Later in the day, a Cornyn spokesman said in an email to The Center for Biosimilars® that the senator is planning to introduce a bill to allow the FTC to bring antitrust suits against companies that use patents to shake off competition and extend exclusivity on drugs. The legislation would aim to improve patient access to less expensive drugs, but without hurting innovation or infringing on patent rights.

For the most part, the overall context of the hearing went back and forth on the need to maintain innovation for new drug discoveries while protecting patients from shock at the pharmacy counter. It occasionally delved into other issues, like pricing for brand drugs overseas compared with in the United States and the impact on manufacturers’ bottom lines.

But most speakers usually stuck with the theme of balancing access, affordability, and innovation. David Mitchell, founder of Patients for Affordable Drugs, acknowledged in his opening statement that innovation was the only thing keeping him alive, for now. He has multiple myeloma, which is incurable, and he has already relapsed twice. His drugs cost $325,000 a year, he said. “Drugs don’t work if people can’t afford them,” he said.

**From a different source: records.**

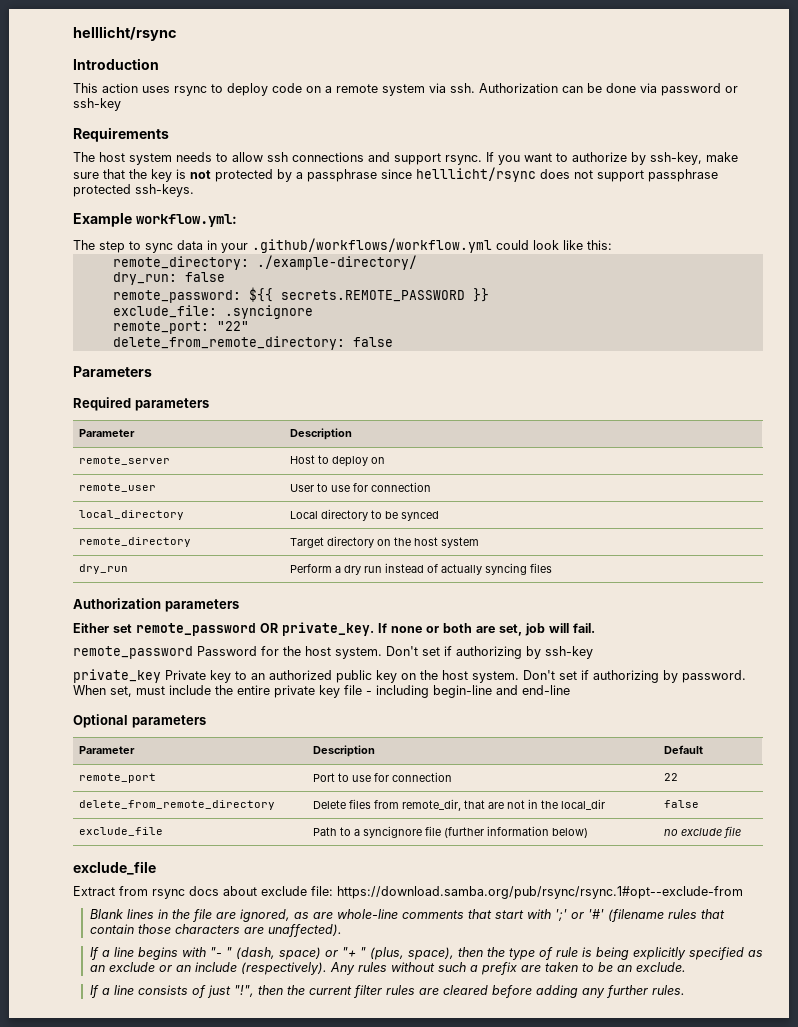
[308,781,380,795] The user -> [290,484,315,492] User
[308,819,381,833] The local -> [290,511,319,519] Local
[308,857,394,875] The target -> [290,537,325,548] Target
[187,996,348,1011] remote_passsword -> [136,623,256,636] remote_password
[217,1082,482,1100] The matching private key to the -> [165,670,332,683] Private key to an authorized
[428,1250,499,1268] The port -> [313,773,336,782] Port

Chairman Lindsey Graham, R-South Carolina, said at the start of the hearing that “one thing you don’t want to do is kill the goose that laid the golden egg,” referring to drug development, but acknowledged there was bipartisan concern about affordability issues. “I expect us to do something on patents and prescription drug pricing this year,” he said. “I don’t know where the sweet spot is but doing nothing is unacceptable.”

Ranking member Dianne Feinstein, D-California, said she largely agreed with Graham. “For the millions of elderly Americans living on a fixed income, this may mean—does mean—the choice between paying household or other bills and paying for life-saving medication.“

The issue is beyond the concept of there being a solo golden egg, Carrier said. “It is a carton of silver eggs, a carton of bronze eggs, and an entire refrigerated section of cubic zirconia eggs.”

Some of the witnesses agreed on potential remedies, such as The Creating and Restoring Equal Access To Equivalent Samples (CREATES) Act, which would allow a biosimilar or generic developer to bring a civil action against an innovator drug company if the latter refuses to make available enough samples of a product for testing. It would also explicitly empower the FDA to approve alternative Risk Evaluation and Mitigation Strategy, or REMS, programs if a generic or biosimilar developer and the innovator company are unable to arrive at a single shared system.

Others include ending pay for delay deals, ending patent evergreening, ending so-called “sham citizen” petitions to block generic drugs, and fixing inter partes review.

There were some differences, however. For instance, David S. Olson, JD, a professor at Boston College Law School, said the issue affecting pharmaceuticals is not so much patent thickets—he questioned how they are defined, and noted that they are not unique to the drug industry—but rather patent evergreening. Even then, he takes a narrow view of what patent evergreening consists of, saying that it does not include such things as new uses of an existing drug, different formulations, or different manufacturing processes. “It would be a very significant change in patent law to change the law to not allow these kinds of patents in the pharmaceutical field.”

Citing the example of biologic drugs, he said the issue amounts to “occasional temptation” by drug companies that seek overly broad patents and is one that can be limited by attacking the abuse rather than revamping patent law.

PhRMA supports some of the bills that have been proposed to address these issues, but not without modifications or amendments, Stansel said.